◆ **Job item**
Check each line below for the word "pixels". Then give only how many lines have it.

(Exercise data Opens)

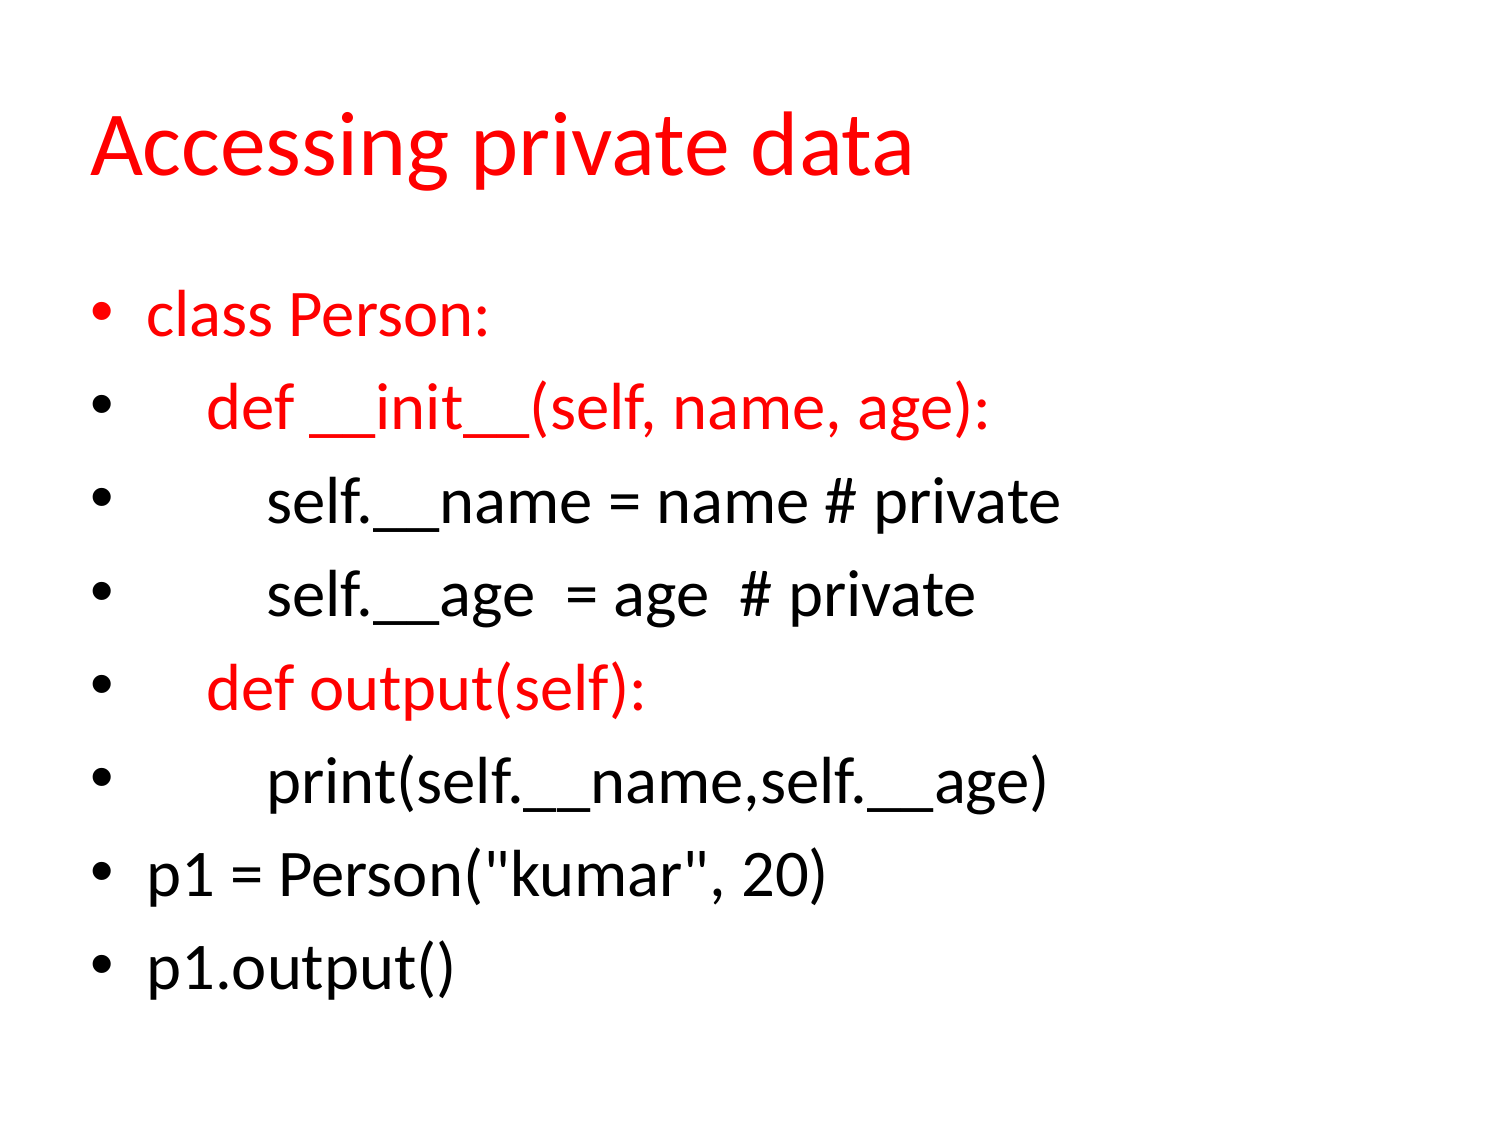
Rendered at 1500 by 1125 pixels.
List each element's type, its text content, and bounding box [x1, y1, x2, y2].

title Accessing private data [75, 45, 1425, 233]
list class Person: def __init__(self, name, age): self.__name = name # private self.__age = age # private def output(self): print(self.__name,self.__age) p1 = Person("kumar", 20) p1.output() [75, 262, 1425, 1005]
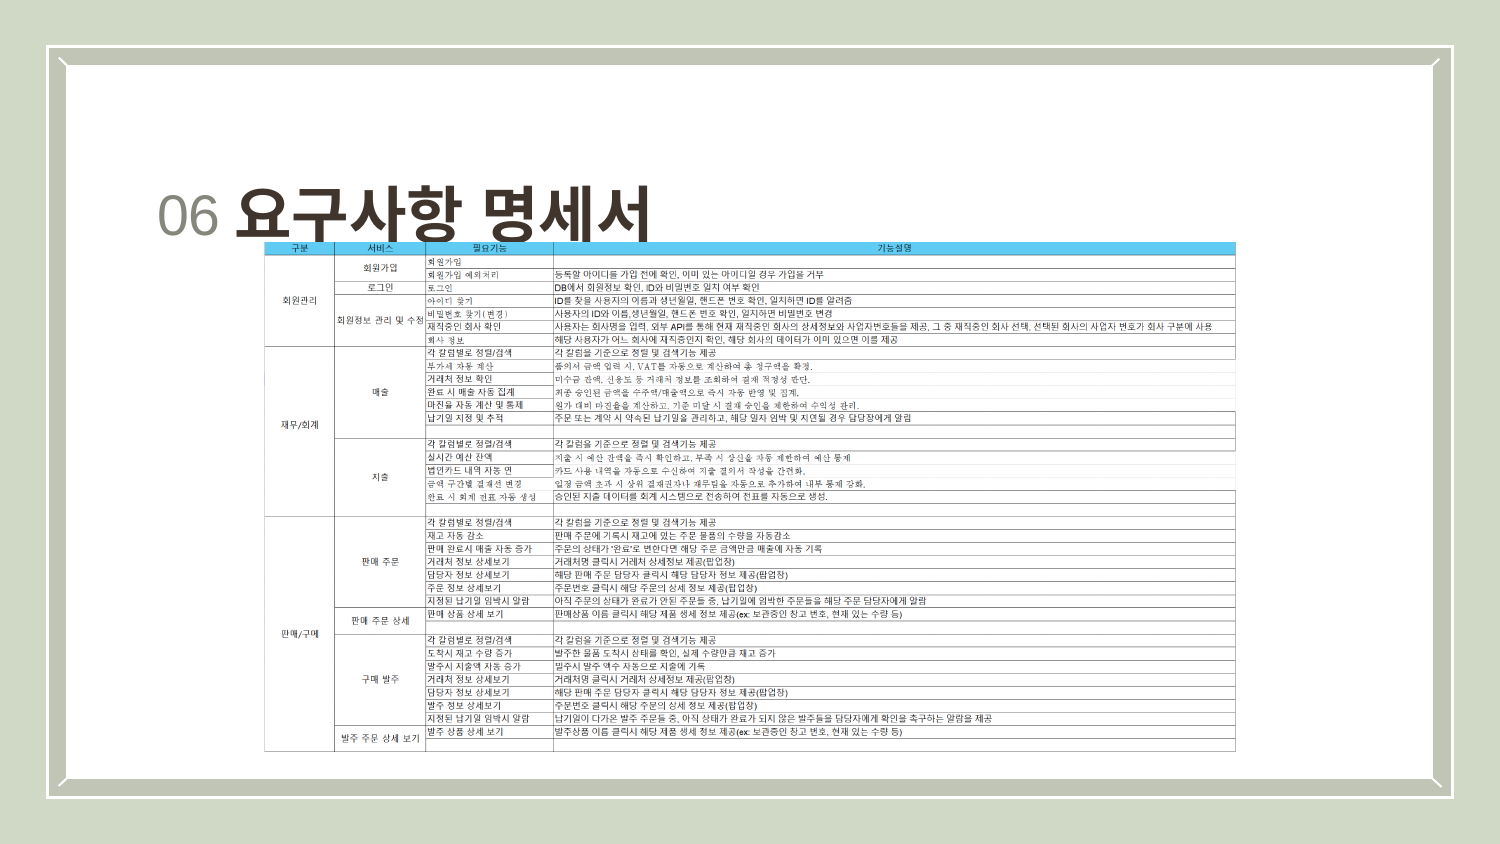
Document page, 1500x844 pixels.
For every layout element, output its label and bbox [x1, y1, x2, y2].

text_box [45, 29, 1455, 799]
picture [263, 242, 1237, 752]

(Exercise data Closes)

◆ **Response**
2